Your answer must be a single number: how many lines in the records include the word "deeper".

Saved entries
-----
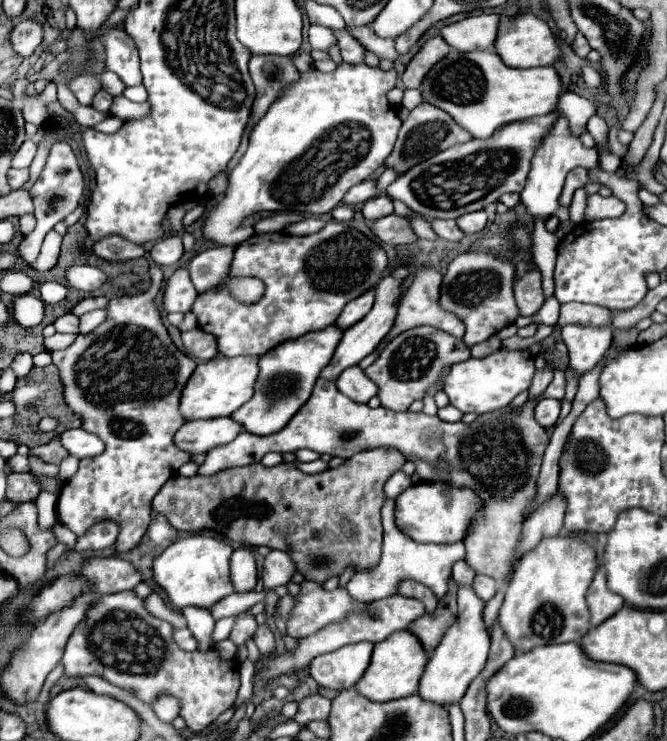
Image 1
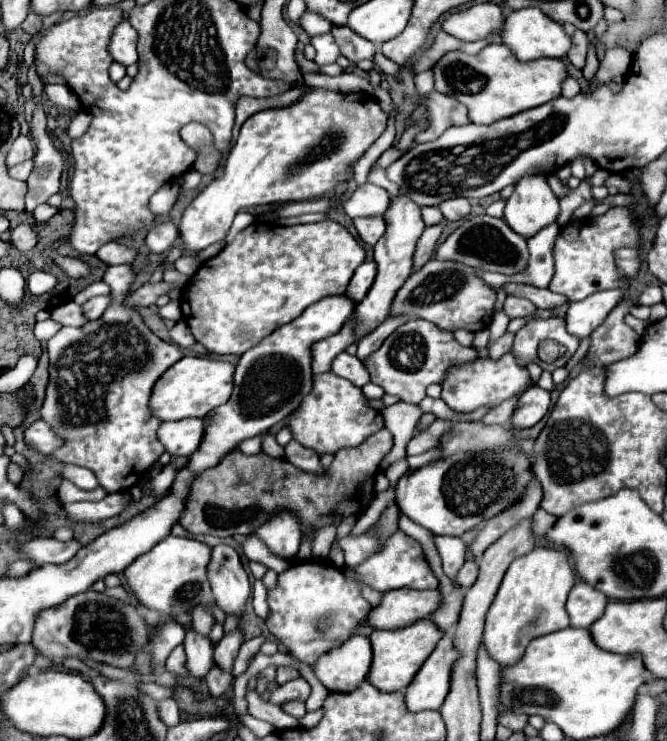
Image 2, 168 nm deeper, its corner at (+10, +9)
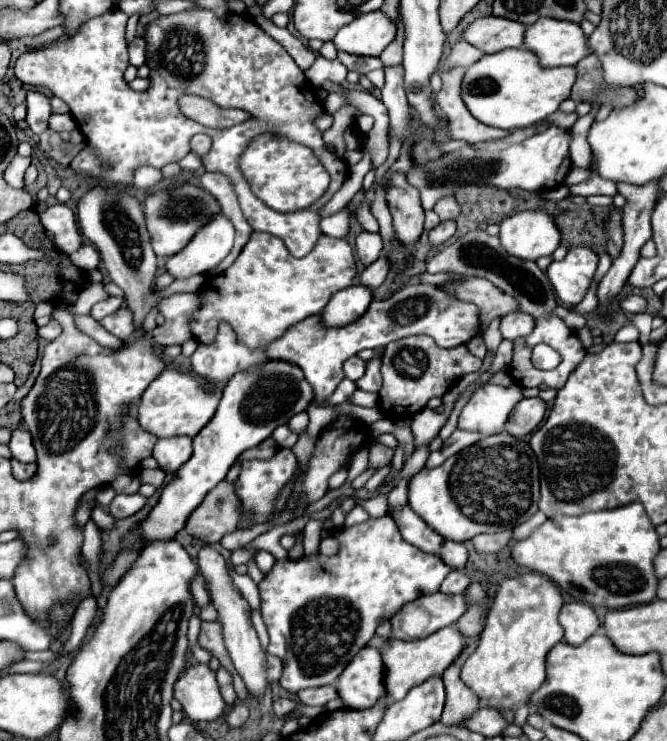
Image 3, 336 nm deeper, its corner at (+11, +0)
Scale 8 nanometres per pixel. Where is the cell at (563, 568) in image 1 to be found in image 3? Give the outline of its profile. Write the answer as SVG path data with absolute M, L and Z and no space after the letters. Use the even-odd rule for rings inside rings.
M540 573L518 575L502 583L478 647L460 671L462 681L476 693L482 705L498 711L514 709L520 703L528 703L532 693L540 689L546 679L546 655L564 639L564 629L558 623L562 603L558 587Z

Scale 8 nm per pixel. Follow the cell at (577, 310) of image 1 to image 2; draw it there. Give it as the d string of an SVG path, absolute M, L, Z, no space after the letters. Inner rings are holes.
-----
*Task answer*
2